Private credit, Europe and Italia are a far cry from the US
This is what fund managers in the sector think about the regulations and standards used to grant loans
Have the cockroaches evoked by Jamie Dimon, number one of the US bank Jp Morgan, also been spotted in Europe? Is there also something to worry about in private credit? For operators in the sector it would seem not. 'The alarm in private credit is a purely American matter,' explains Andrea Pescatori, CEO of Ver Capital. 'The cockroaches Dimon sees are mainly in the States. The European market, and the Italia market in particular, has structural and regulatory characteristics that make it much more solid and less exposed to sudden crises'.
The reasons for this diversity
Here, then, according to Pescatori, are some reasons for this diversity that would put us in the clear: 'In Europe, the system remains strongly bank-centric. Private credit acts in a complementary way to banks; many transactions are club deals carried out together with banking institutions, following their strict credit standards. In the US, by contrast, the corporate lending market has been in the hands of the capital markets, including private credit, for over 35 years'.
It should also be added, Ver Capital's CEO points out, that 'Europe has accepted and applied the Basel criteria, which impose stringent methodologies in the valuation of bank assets. In the US there has always been strong resistance to the application of Basel by the Fed and the big banks, leading to a less controlled and more liberalised market'. Finally, 'in the US, private markets have been open to retail for years.
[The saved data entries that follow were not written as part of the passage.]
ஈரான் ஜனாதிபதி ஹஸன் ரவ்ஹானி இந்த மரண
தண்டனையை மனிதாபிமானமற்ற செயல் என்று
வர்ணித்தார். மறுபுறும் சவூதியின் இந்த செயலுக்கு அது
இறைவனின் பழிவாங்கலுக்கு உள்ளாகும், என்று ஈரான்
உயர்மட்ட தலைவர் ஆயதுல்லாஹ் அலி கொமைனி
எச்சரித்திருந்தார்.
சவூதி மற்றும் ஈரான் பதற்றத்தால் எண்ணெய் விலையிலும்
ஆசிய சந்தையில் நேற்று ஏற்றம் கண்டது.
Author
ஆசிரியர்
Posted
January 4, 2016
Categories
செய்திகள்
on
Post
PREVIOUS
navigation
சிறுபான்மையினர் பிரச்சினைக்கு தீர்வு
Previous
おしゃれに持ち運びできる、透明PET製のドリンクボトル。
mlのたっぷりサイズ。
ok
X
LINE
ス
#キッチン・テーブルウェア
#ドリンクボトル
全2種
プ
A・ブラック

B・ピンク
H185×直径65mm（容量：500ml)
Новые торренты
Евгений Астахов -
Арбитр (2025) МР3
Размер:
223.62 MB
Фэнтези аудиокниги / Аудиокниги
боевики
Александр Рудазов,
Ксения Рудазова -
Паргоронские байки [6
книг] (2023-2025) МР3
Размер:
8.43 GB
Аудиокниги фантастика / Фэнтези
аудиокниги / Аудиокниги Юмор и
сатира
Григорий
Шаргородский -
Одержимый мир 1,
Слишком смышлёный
In Europe, the allocation is predominantly institutional, which eliminates redemption volatility. Although Eltifs exist for retail, they are a drop in the ocean compared to managed assets, with a still very limited spread'.
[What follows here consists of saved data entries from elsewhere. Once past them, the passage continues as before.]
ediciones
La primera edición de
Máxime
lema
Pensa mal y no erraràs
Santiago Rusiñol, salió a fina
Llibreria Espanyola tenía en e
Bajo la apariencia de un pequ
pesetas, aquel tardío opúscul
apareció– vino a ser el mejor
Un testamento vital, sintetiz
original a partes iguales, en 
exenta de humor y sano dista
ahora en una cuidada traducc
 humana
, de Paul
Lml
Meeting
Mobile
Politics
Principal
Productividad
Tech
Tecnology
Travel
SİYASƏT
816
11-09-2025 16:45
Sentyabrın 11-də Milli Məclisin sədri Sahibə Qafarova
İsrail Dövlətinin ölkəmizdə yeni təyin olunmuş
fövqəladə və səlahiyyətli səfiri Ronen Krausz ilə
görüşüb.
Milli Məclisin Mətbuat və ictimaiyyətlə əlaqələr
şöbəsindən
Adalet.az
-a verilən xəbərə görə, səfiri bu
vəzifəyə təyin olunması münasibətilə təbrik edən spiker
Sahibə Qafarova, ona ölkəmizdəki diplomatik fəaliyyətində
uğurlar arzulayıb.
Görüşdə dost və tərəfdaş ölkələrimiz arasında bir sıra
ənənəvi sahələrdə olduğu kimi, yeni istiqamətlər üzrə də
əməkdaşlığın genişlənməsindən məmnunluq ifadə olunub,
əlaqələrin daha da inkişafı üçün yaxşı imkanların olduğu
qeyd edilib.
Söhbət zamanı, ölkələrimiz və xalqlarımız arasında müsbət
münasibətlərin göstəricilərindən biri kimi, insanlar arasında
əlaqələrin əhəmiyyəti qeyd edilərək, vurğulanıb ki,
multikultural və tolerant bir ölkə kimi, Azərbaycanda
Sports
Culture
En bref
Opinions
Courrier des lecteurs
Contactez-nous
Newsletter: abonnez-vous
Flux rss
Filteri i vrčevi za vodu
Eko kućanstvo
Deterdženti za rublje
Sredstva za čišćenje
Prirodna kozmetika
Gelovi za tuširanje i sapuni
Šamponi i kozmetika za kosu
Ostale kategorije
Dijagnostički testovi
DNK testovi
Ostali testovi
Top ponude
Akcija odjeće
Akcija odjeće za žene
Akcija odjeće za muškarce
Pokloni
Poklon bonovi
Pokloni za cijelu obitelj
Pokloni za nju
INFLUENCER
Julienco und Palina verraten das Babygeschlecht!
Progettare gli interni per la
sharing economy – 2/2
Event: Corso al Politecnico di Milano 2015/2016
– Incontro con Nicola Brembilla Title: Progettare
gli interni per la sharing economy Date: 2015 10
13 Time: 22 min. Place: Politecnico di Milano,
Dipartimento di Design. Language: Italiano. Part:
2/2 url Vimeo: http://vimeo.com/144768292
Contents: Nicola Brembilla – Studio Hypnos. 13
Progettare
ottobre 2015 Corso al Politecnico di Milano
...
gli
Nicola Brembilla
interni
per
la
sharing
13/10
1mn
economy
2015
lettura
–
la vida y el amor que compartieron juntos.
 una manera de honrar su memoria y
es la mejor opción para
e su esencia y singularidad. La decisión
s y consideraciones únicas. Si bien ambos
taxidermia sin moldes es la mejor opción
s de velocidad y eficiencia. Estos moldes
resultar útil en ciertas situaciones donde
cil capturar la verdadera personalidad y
Products to be placed well
Private credit products must then be placed in a transparent manner. "For an effective placement it is essential to coordinate pre- and post-placement communication in the best possible way," says Daniele Colantonio, partner at Anthilia Capital Partners. "In many cases we are also involved with video webinars with some top clients who want to ask questions directly to the manager before subscribing. He adds: 'In addition to the type of underlying, the entire investment journey must also be clarified. What happens after an investor has subscribed, how many Navs he receives, when, what distributions are expected and in how many years the position is closed. And then the opportunities and risks from which the return is derived have to be explained'. The most critical element to be managed 'is the different time frequency with which clients receive information. Listed instruments generate an overdose of Nav mark-to-market that has nothing to do with private markets. Patience must prevail in these markets'.